Reproduce every line of text in the listing below without changing anything, and leave the pictures out of your answer.

(Data items)
....

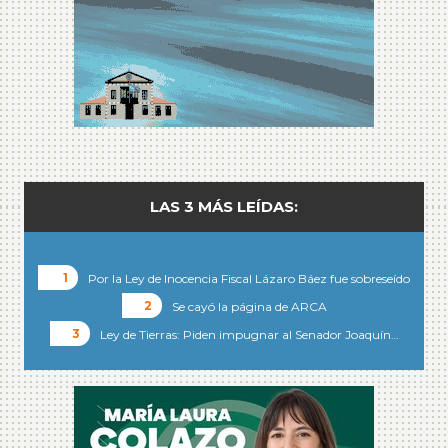
LAS 3 MÁS LEÍDAS:
Por la Ley de Inocencia Fiscal Lázaro Báez fue sobreseído
Se cayó la página de ARCA
Ley de Tierras: Piden impugnar al Senador Joaquín…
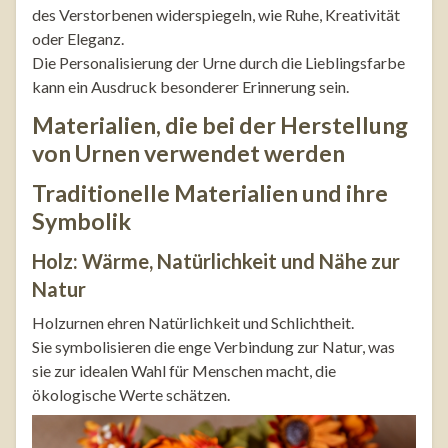
des Verstorbenen widerspiegeln, wie Ruhe, Kreativität
oder Eleganz.
Die Personalisierung der Urne durch die Lieblingsfarbe
kann ein Ausdruck besonderer Erinnerung sein.
Materialien, die bei der Herstellung
von Urnen verwendet werden
Traditionelle Materialien und ihre
Symbolik
Holz: Wärme, Natürlichkeit und Nähe zur
Natur
Holzurnen ehren Natürlichkeit und Schlichtheit.
Sie symbolisieren die enge Verbindung zur Natur, was
sie zur idealen Wahl für Menschen macht, die
ökologische Werte schätzen.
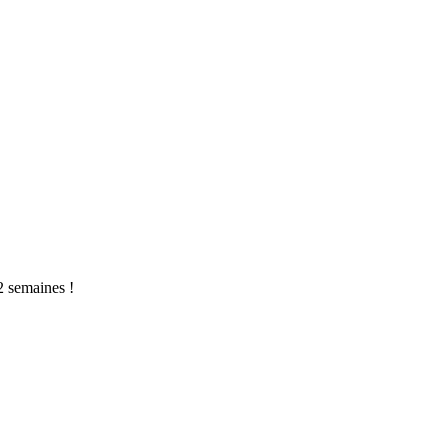
2 semaines !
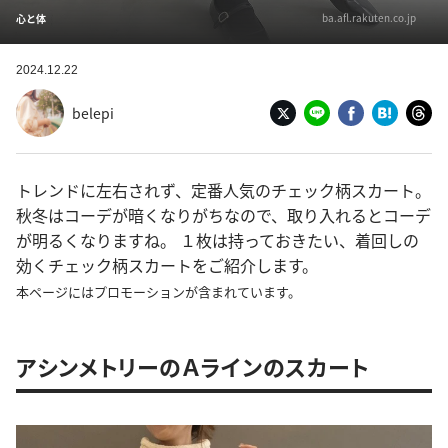
ba.afl.rakuten.co.jp
心と体
2024.12.22
belepi
トレンドに左右されず、定番人気のチェック柄スカート。
秋冬はコーデが暗くなりがちなので、取り入れるとコーデ
が明るくなりますね。 １枚は持っておきたい、着回しの
効くチェック柄スカートをご紹介します。
本ページにはプロモーションが含まれています。
アシンメトリーのＡラインのスカート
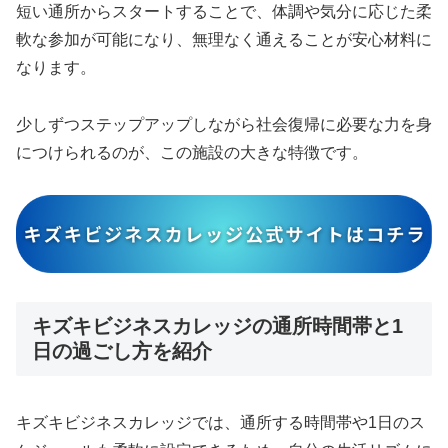
短い通所からスタートすることで、体調や気分に応じた柔
軟な参加が可能になり、無理なく通えることが安心材料に
なります。
少しずつステップアップしながら社会復帰に必要な力を身
につけられるのが、この施設の大きな特徴です。
キズキビジネスカレッジの通所時間帯と1
日の過ごし方を紹介
キズキビジネスカレッジでは、通所する時間帯や1日のス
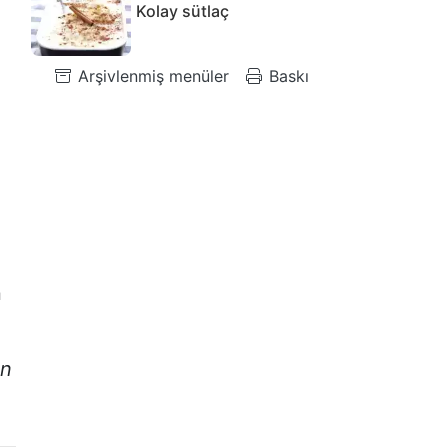
Kolay sütlaç
Arşivlenmiş menüler
Baskı
n
in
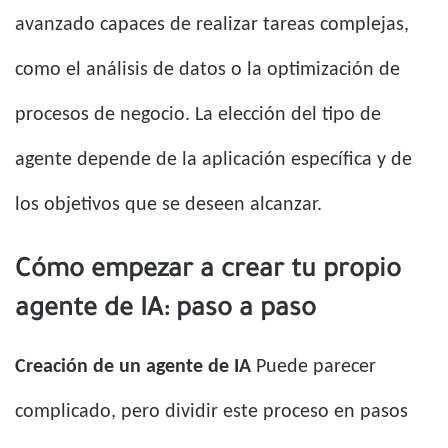
avanzado capaces de realizar tareas complejas,
como el análisis de datos o la optimización de
procesos de negocio. La elección del tipo de
agente depende de la aplicación específica y de
los objetivos que se deseen alcanzar.
Cómo empezar a crear tu propio
agente de IA: paso a paso
Creación de un agente de IA
Puede parecer
complicado, pero dividir este proceso en pasos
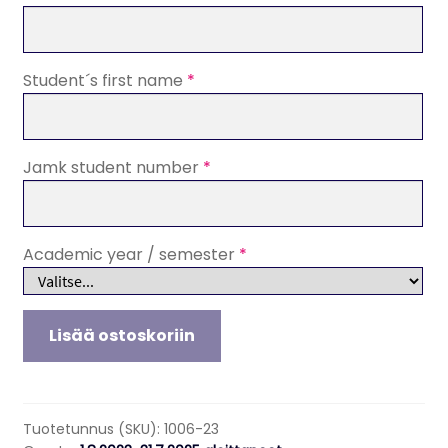
Student´s first name
*
Jamk student number
*
Academic year / semester
*
Automation
Lisää ostoskoriin
and
Robotics,
Tuition
fee
Tuotetunnus (SKU):
1006-23
for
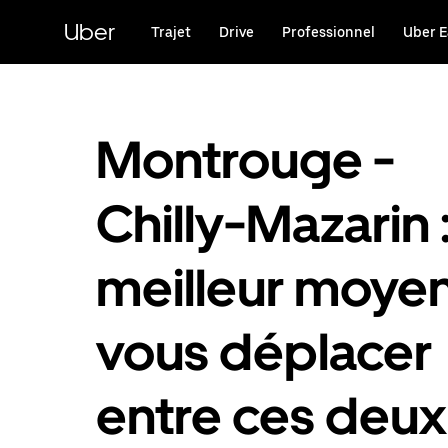
Passer
au
Uber
Trajet
Drive
Professionnel
Uber E
contenu
principal
Montrouge -
Chilly-Mazarin 
meilleur moye
vous déplacer
entre ces deux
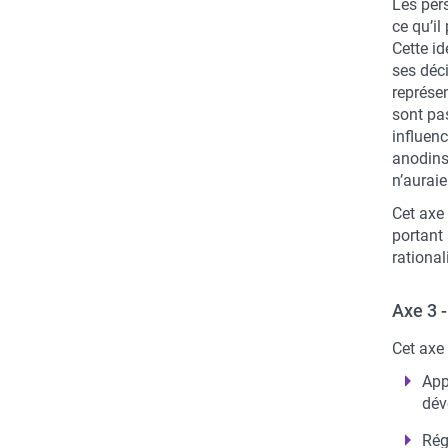
Les per
ce qu’i
Cette id
ses déci
représe
sont pa
influenc
anodins
n’aurai
Cet axe
portant 
rational
Axe 3 
Cet axe
App
dé
Rég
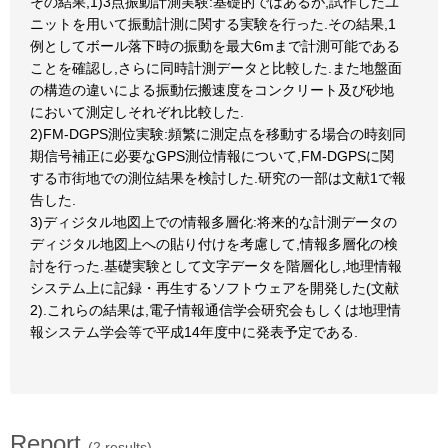
その結果,1)3点振動計測実験:基礎的ではあるが,試作したユ
ニットを用いて振動計測に関する実験を行った.その結果,1
例としてボール落下時の振動を最大6mまで計測可能である
ことを確認し,さらに同時計測データと比較した.また地盤面
の構造の違いによる振動伝搬速度をコンクリート及び砂地
において測定しそれぞれ比較した.
2)FM-DGPS測位実験:頻繁に測定点を移動する場合の時刻同
期信号補正に必要なGPS測位情報について,FM-DGPSに関
する市街地での測位結果を検討した.研究の一部は文献1で報
告した.
3)ディジタル地図上での情報多層化:将来的な計測データの
ディジタル地図上への貼り付けを考慮して,情報多層化の検
討を行った.基礎実験として文字データを階層化し,地理情報
システム上に記録・再生するソフトウェアを開発した(文献
2).これらの結果は,電子情報通信学会研究会もしくは地理情
報システム学会等で平成14年度中に発表予定である.
Report
(2 results)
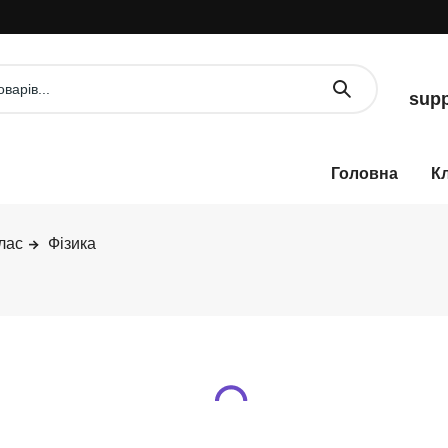
У
supp
К
лас
Фізика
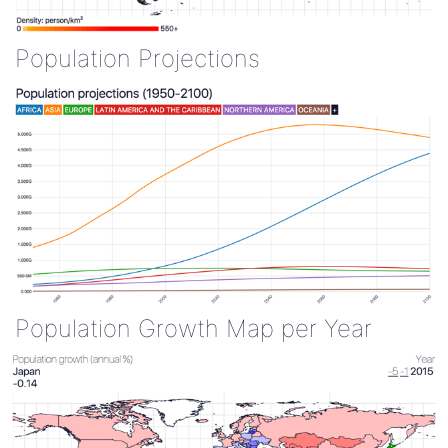
Population Projections
Population Growth Map per Year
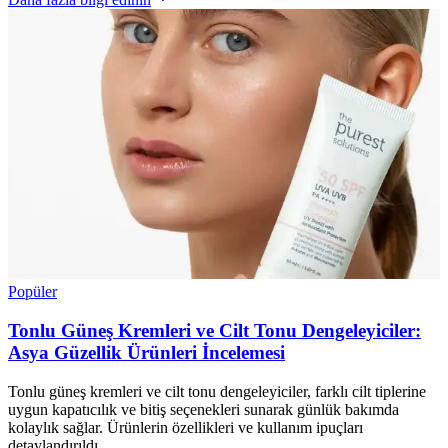
Popüler
Tonlu Güneş Kremleri ve Cilt Tonu Dengeleyiciler:
Asya Güzellik Ürünleri İncelemesi
Tonlu güneş kremleri ve cilt tonu dengeleyiciler, farklı cilt tiplerine
uygun kapatıcılık ve bitiş seçenekleri sunarak günlük bakımda
kolaylık sağlar. Ürünlerin özellikleri ve kullanım ipuçları
detaylandırıldı.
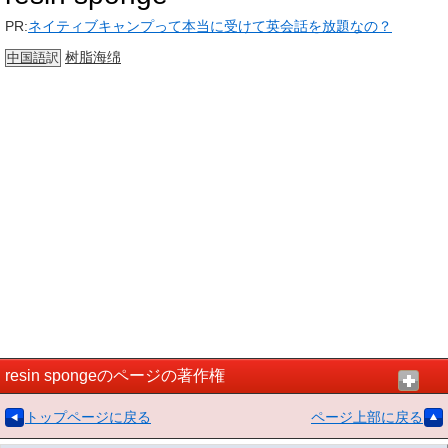
PR:
ネイティブキャンプって本当に受けて英会話を放題なの？
树脂
海绵
中国語
訳
resin spongeのページの著作権
トップページに戻る
ページ上部に戻る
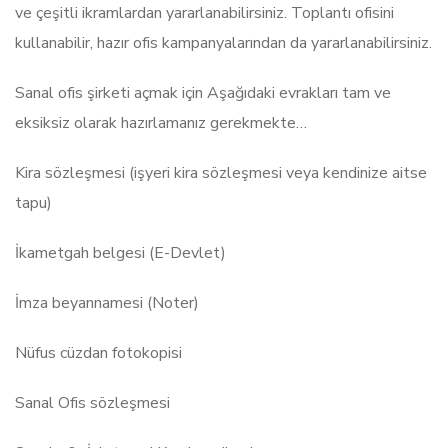
ve çeşitli ikramlardan yararlanabilirsiniz. Toplantı ofisini
kullanabilir, hazır ofis kampanyalarından da yararlanabilirsiniz.
Sanal ofis şirketi açmak için Aşağıdaki evrakları tam ve
eksiksiz olarak hazırlamanız gerekmekte…
Kira sözleşmesi (işyeri kira sözleşmesi veya kendinize aitse
tapu)
İkametgah belgesi (E-Devlet)
İmza beyannamesi (Noter)
Nüfus cüzdan fotokopisi
Sanal Ofis sözleşmesi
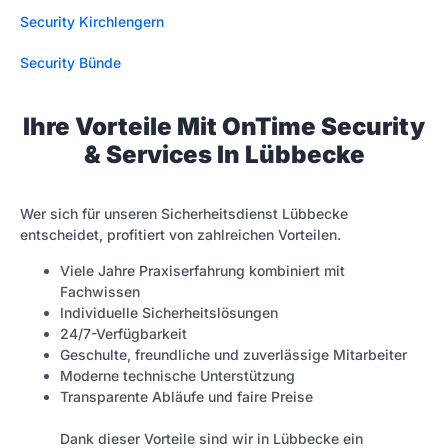
Security Kirchlengern
Security Bünde
Ihre Vorteile Mit OnTime Security
& Services In Lübbecke
Wer sich für unseren Sicherheitsdienst Lübbecke
entscheidet, profitiert von zahlreichen Vorteilen.
Viele Jahre Praxiserfahrung kombiniert mit
Fachwissen
Individuelle Sicherheitslösungen
24/7-Verfügbarkeit
Geschulte, freundliche und zuverlässige Mitarbeiter
Moderne technische Unterstützung
Transparente Abläufe und faire Preise
Dank dieser Vorteile sind wir in Lübbecke ein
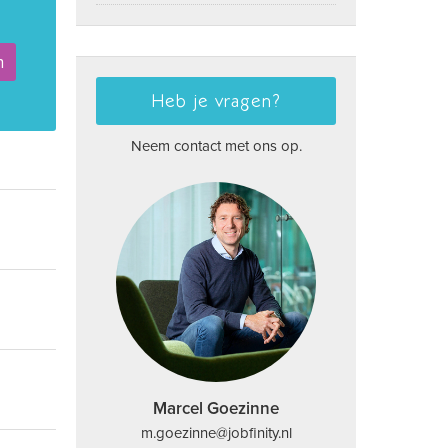
n
Heb je vragen?
Neem contact met ons op.
Marcel Goezinne
m.goezinne@jobfinity.nl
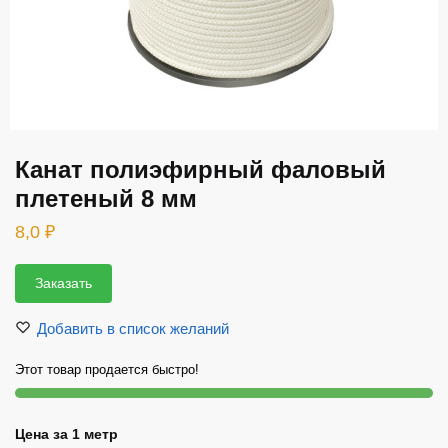
Канат полиэфирный фаловый
плетеный 8 мм
8,0
₽
Заказать
Добавить в список желаний
Этот товар продается быстро!
Цена за 1 метр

....

### PROBLEM SOLUTION
LAS 3 MÁS LEÍDAS:
Por la Ley de Inocencia Fiscal Lázaro Báez fue sobreseído
Se cayó la página de ARCA
Ley de Tierras: Piden impugnar al Senador Joaquín…
des Verstorbenen widerspiegeln, wie Ruhe, Kreativität
oder Eleganz.
Die Personalisierung der Urne durch die Lieblingsfarbe
kann ein Ausdruck besonderer Erinnerung sein.
Materialien, die bei der Herstellung
von Urnen verwendet werden
Traditionelle Materialien und ihre
Symbolik
Holz: Wärme, Natürlichkeit und Nähe zur
Natur
Holzurnen ehren Natürlichkeit und Schlichtheit.
Sie symbolisieren die enge Verbindung zur Natur, was
sie zur idealen Wahl für Menschen macht, die
ökologische Werte schätzen.
2 semaines !
ba.afl.rakuten.co.jp
心と体
2024.12.22
belepi
トレンドに左右されず、定番人気のチェック柄スカート。
秋冬はコーデが暗くなりがちなので、取り入れるとコーデ
が明るくなりますね。 １枚は持っておきたい、着回しの
効くチェック柄スカートをご紹介します。
本ページにはプロモーションが含まれています。
アシンメトリーのＡラインのスカート
短い通所からスタートすることで、体調や気分に応じた柔
軟な参加が可能になり、無理なく通えることが安心材料に
なります。
少しずつステップアップしながら社会復帰に必要な力を身
につけられるのが、この施設の大きな特徴です。
キズキビジネスカレッジの通所時間帯と1
日の過ごし方を紹介
キズキビジネスカレッジでは、通所する時間帯や1日のス
Kolay sütlaç
Arşivlenmiş menüler
Baskı
n
in
avanzado capaces de realizar tareas complejas,
como el análisis de datos o la optimización de
procesos de negocio. La elección del tipo de
agente depende de la aplicación específica y de
los objetivos que se deseen alcanzar.
Cómo empezar a crear tu propio
agente de IA: paso a paso
Creación de un agente de IA
Puede parecer
complicado, pero dividir este proceso en pasos
Student´s first name
*
Jamk student number
*
Academic year / semester
*
Automation
Lisää ostoskoriin
and
Robotics,
Tuition
fee
Tuotetunnus (SKU):
1006-23
for
Passer
au
Uber
Trajet
Drive
Professionnel
Uber E
contenu
principal
Montrouge -
Chilly-Mazarin 
meilleur moye
vous déplacer
entre ces deux
Les per
ce qu’i
Cette id
ses déci
représe
sont pa
influenc
anodins
n’aurai
Cet axe
portant 
rational
Axe 3 
Cet axe
App
dé
Rég
その結果,1)3点振動計測実験:基礎的ではあるが,試作したユ
ニットを用いて振動計測に関する実験を行った.その結果,1
例としてボール落下時の振動を最大6mまで計測可能である
ことを確認し,さらに同時計測データと比較した.また地盤面
の構造の違いによる振動伝搬速度をコンクリート及び砂地
において測定しそれぞれ比較した.
2)FM-DGPS測位実験:頻繁に測定点を移動する場合の時刻同
期信号補正に必要なGPS測位情報について,FM-DGPSに関
する市街地での測位結果を検討した.研究の一部は文献1で報
告した.
3)ディジタル地図上での情報多層化:将来的な計測データの
ディジタル地図上への貼り付けを考慮して,情報多層化の検
討を行った.基礎実験として文字データを階層化し,地理情報
システム上に記録・再生するソフトウェアを開発した(文献
2).これらの結果は,電子情報通信学会研究会もしくは地理情
報システム学会等で平成14年度中に発表予定である.
Report
(2 results)
У
supp
К
лас
Фізика
Population Projections
Population Growth Map per Year
Popüler
Tonlu Güneş Kremleri ve Cilt Tonu Dengeleyiciler:
Asya Güzellik Ürünleri İncelemesi
Tonlu güneş kremleri ve cilt tonu dengeleyiciler, farklı cilt tiplerine
uygun kapatıcılık ve bitiş seçenekleri sunarak günlük bakımda
kolaylık sağlar. Ürünlerin özellikleri ve kullanım ipuçları
detaylandırıldı.
PR:
ネイティブキャンプって本当に受けて英会話を放題なの？
树脂
海绵
中国語
訳
resin spongeのページの著作権
トップページに戻る
ページ上部に戻る
ve çeşitli ikramlardan yararlanabilirsiniz. Toplantı ofisini
kullanabilir, hazır ofis kampanyalarından da yararlanabilirsiniz.
Sanal ofis şirketi açmak için Aşağıdaki evrakları tam ve
eksiksiz olarak hazırlamanız gerekmekte…
Kira sözleşmesi (işyeri kira sözleşmesi veya kendinize aitse
tapu)
İkametgah belgesi (E-Devlet)
İmza beyannamesi (Noter)
Nüfus cüzdan fotokopisi
Sanal Ofis sözleşmesi
Security Kirchlengern
Security Bünde
Ihre Vorteile Mit OnTime Security
& Services In Lübbecke
Wer sich für unseren Sicherheitsdienst Lübbecke
entscheidet, profitiert von zahlreichen Vorteilen.
Viele Jahre Praxiserfahrung kombiniert mit
Fachwissen
Individuelle Sicherheitslösungen
24/7-Verfügbarkeit
Geschulte, freundliche und zuverlässige Mitarbeiter
Moderne technische Unterstützung
Transparente Abläufe und faire Preise
Dank dieser Vorteile sind wir in Lübbecke ein
n
Heb je vragen?
Neem contact met ons op.
Marcel Goezinne
m.goezinne@jobfinity.nl
Канат полиэфирный фаловый
плетеный 8 мм
8,0
₽
Заказать
Добавить в список желаний
Этот товар продается быстро!
Цена за 1 метр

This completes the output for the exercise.